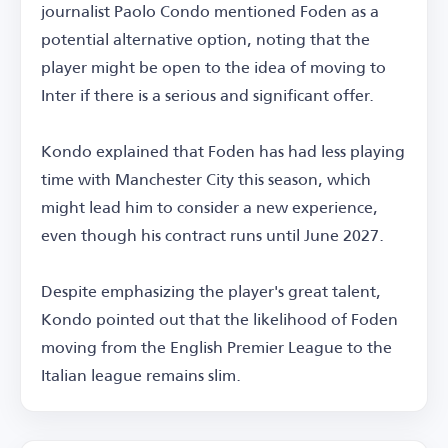
journalist Paolo Condo mentioned Foden as a
potential alternative option, noting that the
player might be open to the idea of moving to
Inter if there is a serious and significant offer.
Kondo explained that Foden has had less playing
time with Manchester City this season, which
might lead him to consider a new experience,
even though his contract runs until June 2027.
Despite emphasizing the player's great talent,
Kondo pointed out that the likelihood of Foden
moving from the English Premier League to the
Italian league remains slim.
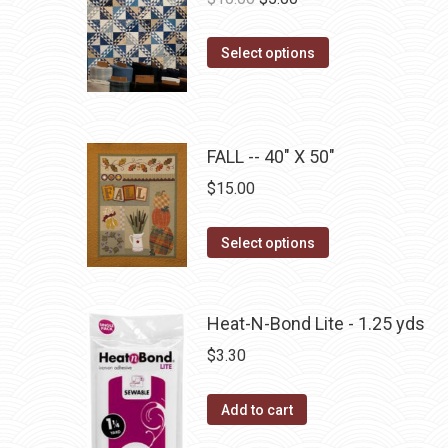
the
The
price
price
product
options
This
was:
is:
Select options
page
may
product
$10.00.
$5.00.
be
has
chosen
multiple
on
FALL -- 40" X 50"
variants.
the
The
$
15.00
product
options
page
may
This
Select options
be
product
chosen
has
on
multiple
Heat-N-Bond Lite - 1.25 yds
the
variants.
$
3.30
product
The
page
options
Add to cart
may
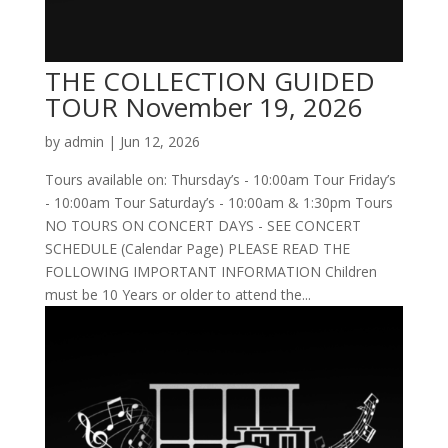
THE COLLECTION GUIDED
TOUR November 19, 2026
by
admin
|
Jun 12, 2026
Tours available on: Thursday’s - 10:00am Tour Friday’s
- 10:00am Tour Saturday’s - 10:00am & 1:30pm Tours
NO TOURS ON CONCERT DAYS - SEE CONCERT
SCHEDULE (Calendar Page) PLEASE READ THE
FOLLOWING IMPORTANT INFORMATION Children
must be 10 Years or older to attend the...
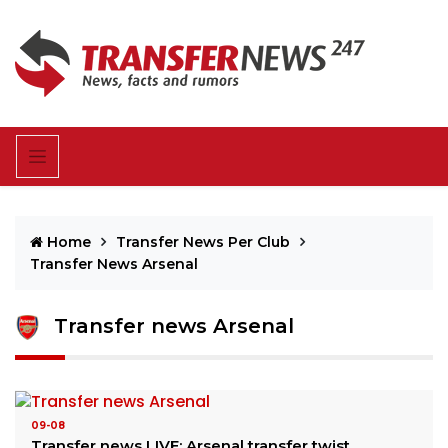
Home
Transfer News Per Club
Transfer News Arsenal
Transfer news Arsenal
09-08
Transfer news LIVE: Arsenal transfer twist,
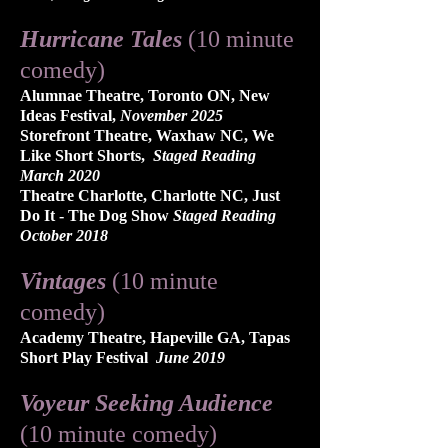
Hurricane Tales
(10 minute
comedy)
Alumnae Theatre, Toronto ON, New
Ideas Festival,
November 2025
Storefront Theatre, Waxhaw NC, We
Like Short Shorts,
Staged Reading
March 2020
Theatre Charlotte, Charlotte NC, Just
Do It - The Dog Show
Staged Reading
October 2018
Vintages
(10 minute
comedy)
Academy Theatre, Hapeville GA, Tapas
Short Play Festival
June 2019
Voyeur Seeking Audience
(10 minute comedy)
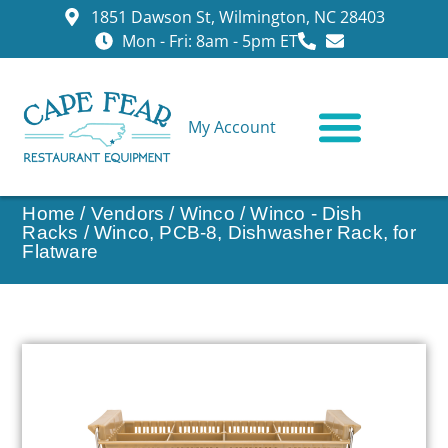
1851 Dawson St, Wilmington, NC 28403
Mon - Fri: 8am - 5pm ET
My Account
CONTACT US
Home
/
Vendors
/
Winco
/
Winco - Dish
Racks
/ Winco, PCB-8, Dishwasher Rack, for
Flatware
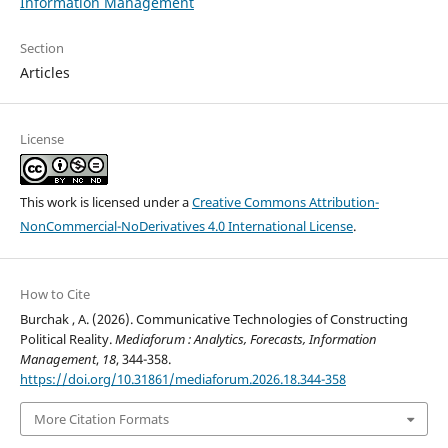
Information Management
Section
Articles
License
This work is licensed under a
Creative Commons Attribution-
NonCommercial-NoDerivatives 4.0 International License
.
How to Cite
Burchak , A. (2026). Communicative Technologies of Constructing
Political Reality.
Mediaforum : Analytics, Forecasts, Information
Management
,
18
, 344-358.
https://doi.org/10.31861/mediaforum.2026.18.344-358
More Citation Formats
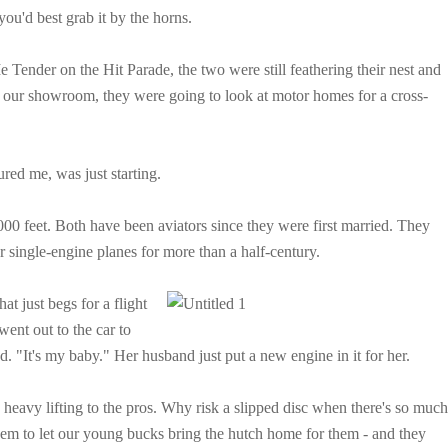
 you'd best grab it by the horns.
ender on the Hit Parade, the two were still feathering their nest and
n our showroom, they were going to look at motor homes for a cross-
red me, was just starting.
000 feet. Both have been aviators since they were first married. They
r single-engine planes for more than a half-century.
hat just
begs for a flight
went out to the car to
med. "It's my baby." Her husband just put a new engine in it for her.
 heavy lifting to the pros. Why risk a slipped disc when there's so much
them to let our young bucks bring the hutch home for them - and they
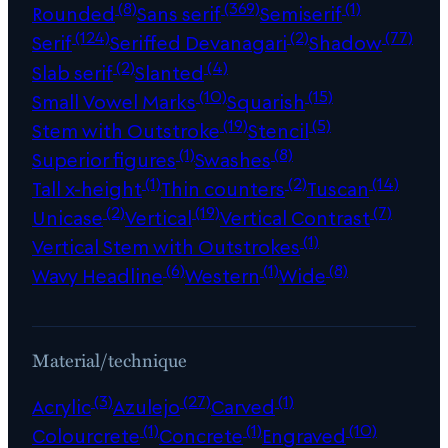
(8)
(369)
(1)
Rounded
Sans serif
Semiserif
(124)
(2)
(77)
Serif
Seriffed Devanagari
Shadow
(2)
(4)
Slab serif
Slanted
(10)
(15)
Small Vowel Marks
Squarish
(19)
(5)
Stem with Outstroke
Stencil
(1)
(8)
Superior figures
Swashes
(1)
(2)
(14)
Tall x-height
Thin counters
Tuscan
(2)
(19)
(7)
Unicase
Vertical
Vertical Contrast
(1)
Vertical Stem with Outstrokes
(6)
(1)
(8)
Wavy Headline
Western
Wide
Material/technique
(3)
(27)
(1)
Acrylic
Azulejo
Carved
(1)
(1)
(10)
Colourcrete
Concrete
Engraved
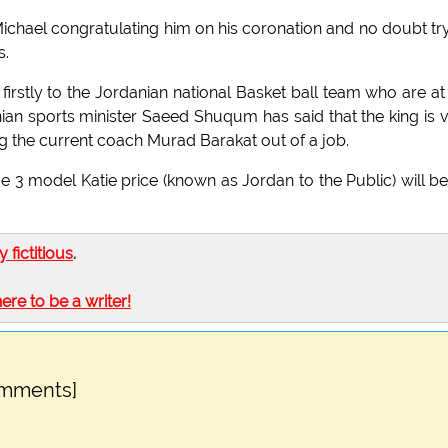
ichael congratulating him on his coronation and no doubt tr
s.
ns firstly to the Jordanian national Basket ball team who are at
an sports minister Saeed Shuqum has said that the king is 
g the current coach Murad Barakat out of a job.
e 3 model Katie price (known as Jordan to the Public) will be
ly fictitious
.
here to be a writer!
omments]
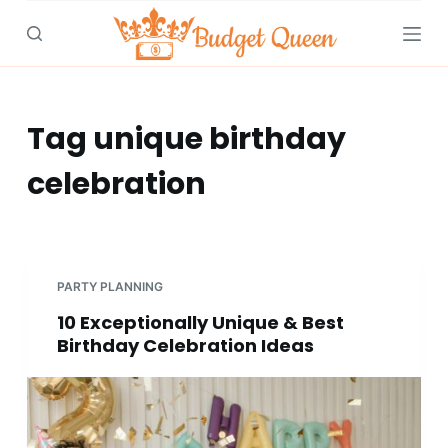
S
k
i
p
t
Tag
unique birthday
o
celebration
c
o
n
t
e
PARTY PLANNING
n
10 Exceptionally Unique & Best
t
Birthday Celebration Ideas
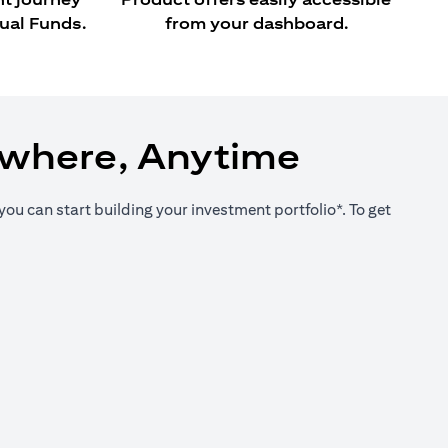
ual Funds.
from your dashboard.
ywhere, Anytime
you can start building your investment portfolio*. To get
new tab)
new tab)
new tab)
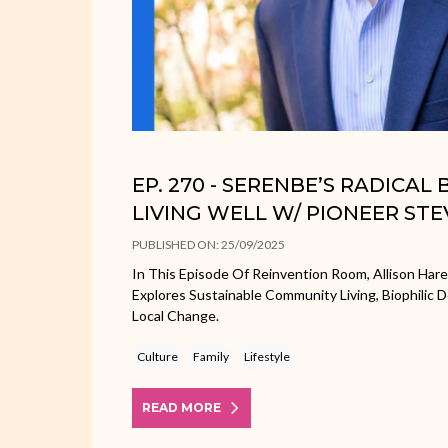
EP. 270 - SERENBE’S RADICAL
LIVING WELL W/ PIONEER ST
PUBLISHED ON: 25/09/2025
In This Episode Of Reinvention Room, Allison Har
Explores Sustainable Community Living, Biophilic 
Local Change.
Culture
Family
Lifestyle
READ MORE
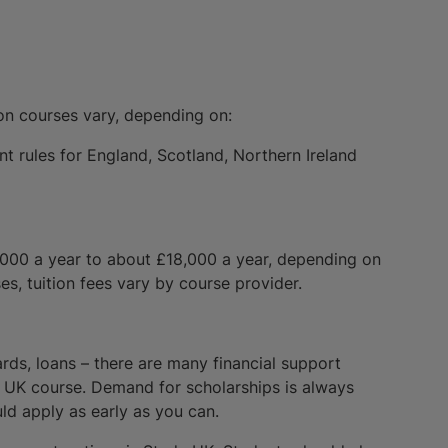
ion courses vary, depending on:
nt rules for England, Scotland, Northern Ireland
,000 a year to about £18,000 a year, depending on
es, tuition fees vary by course provider.
ards, loans – there are many financial support
 a UK course. Demand for scholarships is always
ld apply as early as you can.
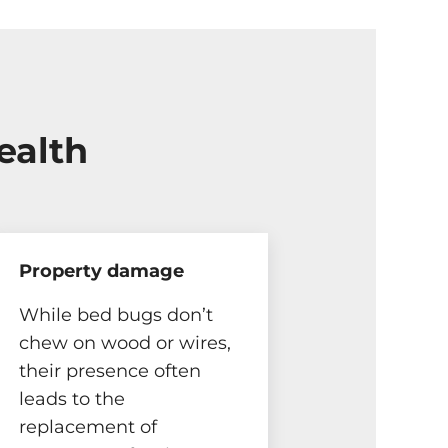
ealth
Property damage
While bed bugs don’t
chew on wood or wires,
their presence often
leads to the
replacement of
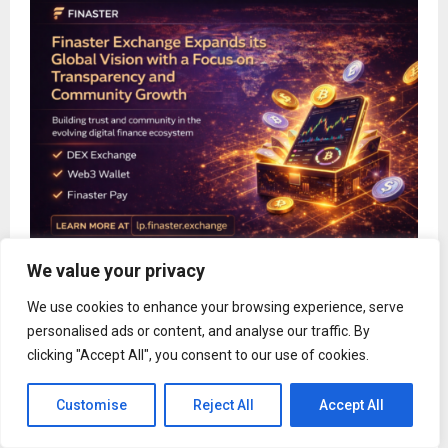
We value your privacy
Finaster Exchange Expands Its Global Vision with
a Focus on Transparency and Community Growth
We use cookies to enhance your browsing experience, serve
personalised ads or content, and analyse our traffic. By
clicking "Accept All", you consent to our use of cookies.
Customise
Reject All
Accept All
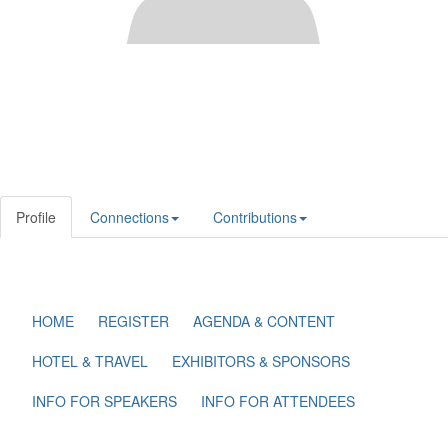
Profile
Connections
Contributions
HOME
REGISTER
AGENDA & CONTENT
HOTEL & TRAVEL
EXHIBITORS & SPONSORS
INFO FOR SPEAKERS
INFO FOR ATTENDEES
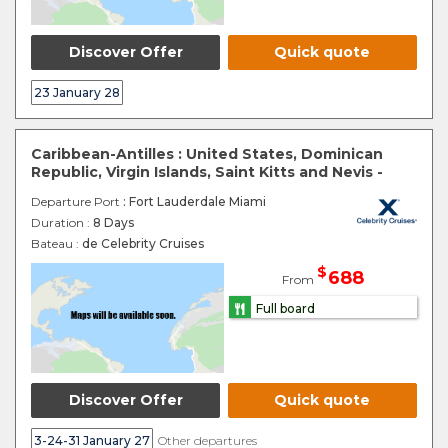
Discover Offer
Quick quote
23 January 28
Caribbean-Antilles : United States, Dominican
Republic, Virgin Islands, Saint Kitts and Nevis -
Departure Port
: Fort Lauderdale Miami
Duration :
8 Days
Bateau :
de Celebrity Cruises
$
688
From
Full board
Discover Offer
Quick quote
3-24-31 January 27
Other departures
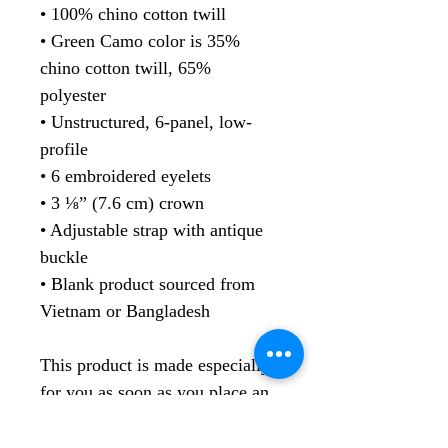
• 100% chino cotton twill
• Green Camo color is 35% 
chino cotton twill, 65% 
polyester
• Unstructured, 6-panel, low-
profile
• 6 embroidered eyelets
• 3 ⅛” (7.6 cm) crown
• Adjustable strap with antique 
buckle
• Blank product sourced from 
Vietnam or Bangladesh
This product is made especially 
for you as soon as you place an 
order, which is why it takes us a 
bit longer to deliver it to you. 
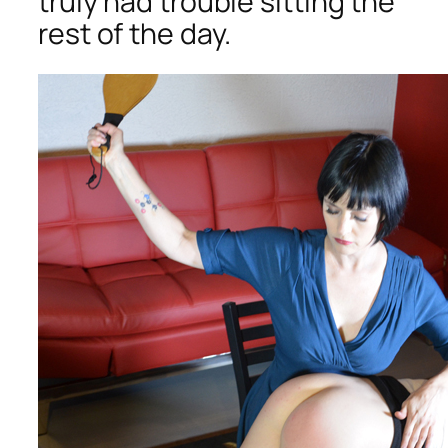
truly had trouble sitting the
rest of the day.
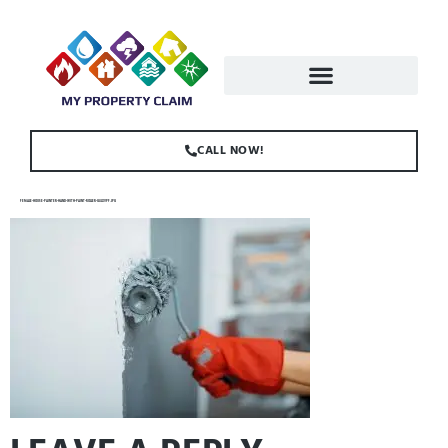
CALL NOW!
FEMALE-HOUSE-PAINTER-HAND-WITH-PAINT-ROLLER-G4LXVPF.JPG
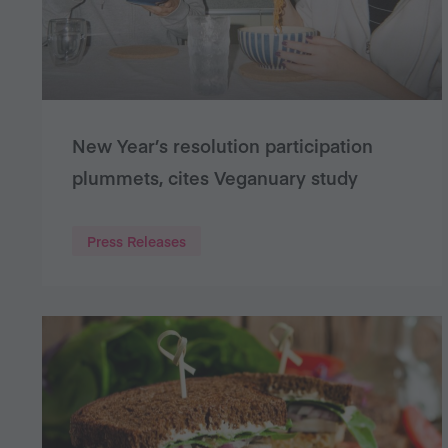
New Year’s resolution participation
plummets, cites Veganuary study
Press Releases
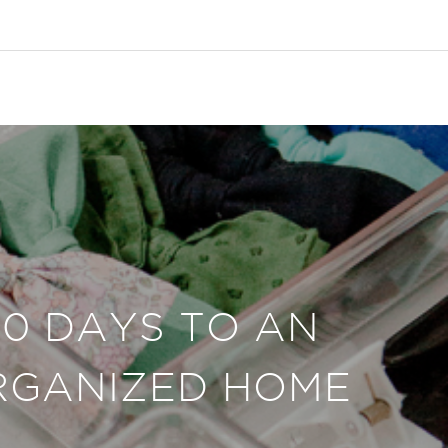
30 DAYS TO AN
RGANIZED HOME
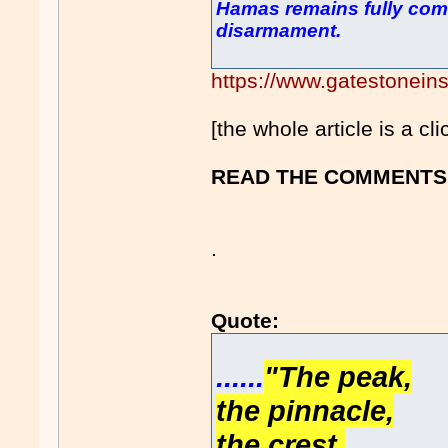
Hamas remains fully comm
disarmament.
https://www.gatestoneins
[the whole article is a cl
READ THE COMMENTS 
.
Quote:
......
"The peak,
the pinnacle,
the crest,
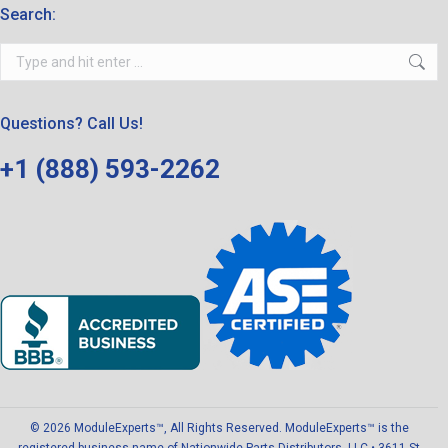
Search:
Search:
Questions? Call Us!
+1 (888) 593-2262
© 2026 ModuleExperts™, All Rights Reserved. ModuleExperts™ is the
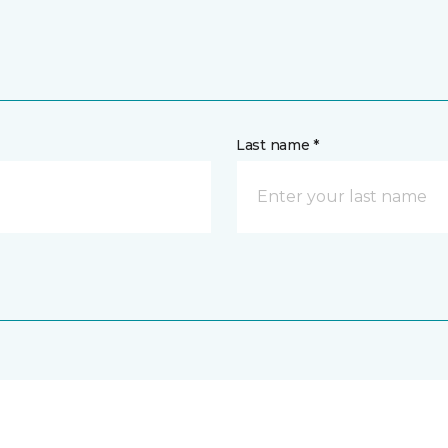
Last name *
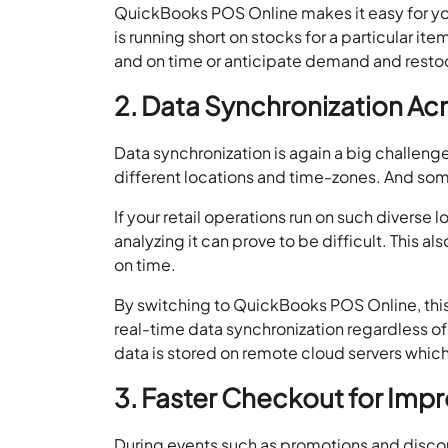
QuickBooks POS Online makes it easy for you t
is running short on stocks for a particular it
and on time or anticipate demand and restock
2. Data Synchronization Acr
Data synchronization is again a big challenge
different locations and time-zones. And som
If your retail operations run on such diverse l
analyzing it can prove to be difficult. This 
on time.
By switching to QuickBooks POS Online, this
real-time data synchronization regardless of 
data is stored on remote cloud servers which
3. Faster Checkout for Im
During events such as promotions and discoun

What you should do.
Write out all the text in the data above, keeping every line identical to the original and leaving out the pictures.

Your solution.
journalist Paolo Condo mentioned Foden as a
potential alternative option, noting that the
player might be open to the idea of moving to
Inter if there is a serious and significant offer.
Kondo explained that Foden has had less playing
time with Manchester City this season, which
might lead him to consider a new experience,
even though his contract runs until June 2027.
Despite emphasizing the player's great talent,
Kondo pointed out that the likelihood of Foden
moving from the English Premier League to the
Italian league remains slim.
the
The
price
price
product
options
This
was:
is:
Select options
page
may
product
$10.00.
$5.00.
be
has
chosen
multiple
on
FALL -- 40" X 50"
variants.
the
The
$
15.00
product
options
page
may
This
Select options
be
product
chosen
has
on
multiple
Heat-N-Bond Lite - 1.25 yds
the
variants.
$
3.30
product
The
page
options
Add to cart
may
THE COLLECTION GUIDED
TOUR November 19, 2026
by
admin
|
Jun 12, 2026
Tours available on: Thursday’s - 10:00am Tour Friday’s
- 10:00am Tour Saturday’s - 10:00am & 1:30pm Tours
NO TOURS ON CONCERT DAYS - SEE CONCERT
SCHEDULE (Calendar Page) PLEASE READ THE
FOLLOWING IMPORTANT INFORMATION Children
must be 10 Years or older to attend the...
Home
Transfer News Per Club
Transfer News Arsenal
Transfer news Arsenal
09-08
Transfer news LIVE: Arsenal transfer twist,
Hurricane Tales
(10 minute
comedy)
Alumnae Theatre, Toronto ON, New
Ideas Festival,
November 2025
Storefront Theatre, Waxhaw NC, We
Like Short Shorts,
Staged Reading
March 2020
Theatre Charlotte, Charlotte NC, Just
Do It - The Dog Show
Staged Reading
October 2018
Vintages
(10 minute
comedy)
Academy Theatre, Hapeville GA, Tapas
Short Play Festival
June 2019
Voyeur Seeking Audience
(10 minute comedy)
1851 Dawson St, Wilmington, NC 28403
Mon - Fri: 8am - 5pm ET
My Account
CONTACT US
Home
/
Vendors
/
Winco
/
Winco - Dish
Racks
/ Winco, PCB-8, Dishwasher Rack, for
Flatware
Information Management
Section
Articles
License
This work is licensed under a
Creative Commons Attribution-
NonCommercial-NoDerivatives 4.0 International License
.
How to Cite
Burchak , A. (2026). Communicative Technologies of Constructing
Political Reality.
Mediaforum : Analytics, Forecasts, Information
Management
,
18
, 344-358.
https://doi.org/10.31861/mediaforum.2026.18.344-358
More Citation Formats
 you'd best grab it by the horns.
ender on the Hit Parade, the two were still feathering their nest and
n our showroom, they were going to look at motor homes for a cross-
red me, was just starting.
000 feet. Both have been aviators since they were first married. They
r single-engine planes for more than a half-century.
hat just
begs for a flight
went out to the car to
med. "It's my baby." Her husband just put a new engine in it for her.
 heavy lifting to the pros. Why risk a slipped disc when there's so much
them to let our young bucks bring the hutch home for them - and they
(8)
(369)
(1)
Rounded
Sans serif
Semiserif
(124)
(2)
(77)
Serif
Seriffed Devanagari
Shadow
(2)
(4)
Slab serif
Slanted
(10)
(15)
Small Vowel Marks
Squarish
(19)
(5)
Stem with Outstroke
Stencil
(1)
(8)
Superior figures
Swashes
(1)
(2)
(14)
Tall x-height
Thin counters
Tuscan
(2)
(19)
(7)
Unicase
Vertical
Vertical Contrast
(1)
Vertical Stem with Outstrokes
(6)
(1)
(8)
Wavy Headline
Western
Wide
Material/technique
(3)
(27)
(1)
Acrylic
Azulejo
Carved
(1)
(1)
(10)
Colourcrete
Concrete
Engraved
ichael congratulating him on his coronation and no doubt tr
s.
ns firstly to the Jordanian national Basket ball team who are at
an sports minister Saeed Shuqum has said that the king is 
g the current coach Murad Barakat out of a job.
e 3 model Katie price (known as Jordan to the Public) will be
ly fictitious
.
here to be a writer!
omments]
S
k
i
p
t
Tag
unique birthday
o
celebration
c
o
n
t
e
PARTY PLANNING
n
10 Exceptionally Unique & Best
t
Birthday Celebration Ideas
ual Funds.
from your dashboard.
ywhere, Anytime
you can start building your investment portfolio*. To get
new tab)
new tab)
new tab)
EP. 270 - SERENBE’S RADICAL
LIVING WELL W/ PIONEER ST
PUBLISHED ON: 25/09/2025
In This Episode Of Reinvention Room, Allison Har
Explores Sustainable Community Living, Biophilic 
Local Change.
Culture
Family
Lifestyle
READ MORE
ion courses vary, depending on:
nt rules for England, Scotland, Northern Ireland
,000 a year to about £18,000 a year, depending on
es, tuition fees vary by course provider.
ards, loans – there are many financial support
 a UK course. Demand for scholarships is always
ld apply as early as you can.
ealth
Property damage
While bed bugs don’t
chew on wood or wires,
their presence often
leads to the
replacement of
We value your privacy
Finaster Exchange Expands Its Global Vision with
a Focus on Transparency and Community Growth
We use cookies to enhance your browsing experience, serve
personalised ads or content, and analyse our traffic. By
clicking "Accept All", you consent to our use of cookies.
Customise
Reject All
Accept All
Profile
Connections
Contributions
HOME
REGISTER
AGENDA & CONTENT
HOTEL & TRAVEL
EXHIBITORS & SPONSORS
INFO FOR SPEAKERS
INFO FOR ATTENDEES
Discover Offer
Quick quote
23 January 28
Caribbean-Antilles : United States, Dominican
Republic, Virgin Islands, Saint Kitts and Nevis -
Departure Port
: Fort Lauderdale Miami
Duration :
8 Days
Bateau :
de Celebrity Cruises
$
688
From
Full board
Discover Offer
Quick quote
3-24-31 January 27
Other departures
• 100% chino cotton twill
• Green Camo color is 35% 
chino cotton twill, 65% 
polyester
• Unstructured, 6-panel, low-
profile
• 6 embroidered eyelets
• 3 ⅛” (7.6 cm) crown
• Adjustable strap with antique 
buckle
• Blank product sourced from 
Vietnam or Bangladesh
This product is made especially 
for you as soon as you place an 
order, which is why it takes us a 
bit longer to deliver it to you. 
truly had trouble sitting the
rest of the day.
CALL NOW!
FEMALE-HOUSE-PAINTER-HAND-WITH-PAINT-ROLLER-G4LXVPF.JPG
New Year’s resolution participation
plummets, cites Veganuary study
Press Releases
30 DAYS TO AN
RGANIZED HOME
Hamas remains fully comm
disarmament.
https://www.gatestoneins
[the whole article is a cl
READ THE COMMENTS 
.
Quote:
......
"The peak,
the pinnacle,
the crest,
Search:
Search:
Questions? Call Us!
+1 (888) 593-2262
© 2026 ModuleExperts™, All Rights Reserved. ModuleExperts™ is the
Last name *
QuickBooks POS Online makes it easy for you t
is running short on stocks for a particular it
and on time or anticipate demand and restock
2. Data Synchronization Acr
Data synchronization is again a big challenge
different locations and time-zones. And som
If your retail operations run on such diverse l
analyzing it can prove to be difficult. This 
on time.
By switching to QuickBooks POS Online, this
real-time data synchronization regardless of 
data is stored on remote cloud servers which
3. Faster Checkout for Im
During events such as promotions and discoun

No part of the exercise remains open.